Hobie came to Indiana University in 1959 and carried the swimming tradition over to diving. Throughout his 30-year stint as head diving coach, his divers won 115 national titles. Twenty-one of his divers were on Olympic teams, winning three gold and three bronze medals. Hobie's divers also won five Pan American gold medals, 28 NCAA titles and 25 Big Ten championships. Among his great divers are Cynthia Potter, a bronze medal Olympian who holds the women's record for American national championships at 28; Olympic gold medallists Lesley Bush, Kenny Sitzberger and Mark Lenzi; bronze medallists Win Young and Jim Henry; and his first national champion, 1968 Olympian Rick Gilbert.
Hobie has been named the National Siving Coach of the Year by the American Swimming Coaches Association, was the first recipient of the NCAA Coach of the Year in 1988, and he was inducted into the International Swimming Hall of Fame in 1983. In 1994 he was presented with the Sammy Lee Award, the most prestigious award in the world for contributions to the sport of diving.
Hobie was a five time Olympic coach and had the honor of reciting the Olympic Oath at the 1996 Olympics in Atlanta before a packed stadium and several billion-television viewers. He has written three books and numerous articles about diving.

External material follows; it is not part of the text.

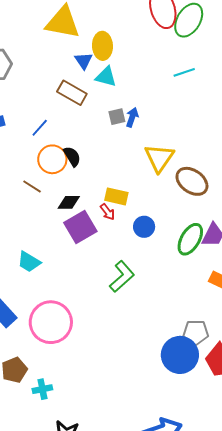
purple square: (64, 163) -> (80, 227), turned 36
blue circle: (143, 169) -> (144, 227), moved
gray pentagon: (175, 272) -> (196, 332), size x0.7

In spite of all the honors and achievements, Hobie believes his greatest contribution to the world of diving is in the forming of the World Diving Coaches Association in 1968 and the American Diving Coaches Association in 1971. Forming these two associations and gathering all the coaches together helped to develop friendships and created the opportunity to exchange ideas, concepts, and philosophies, all of which permitted the sport to grow.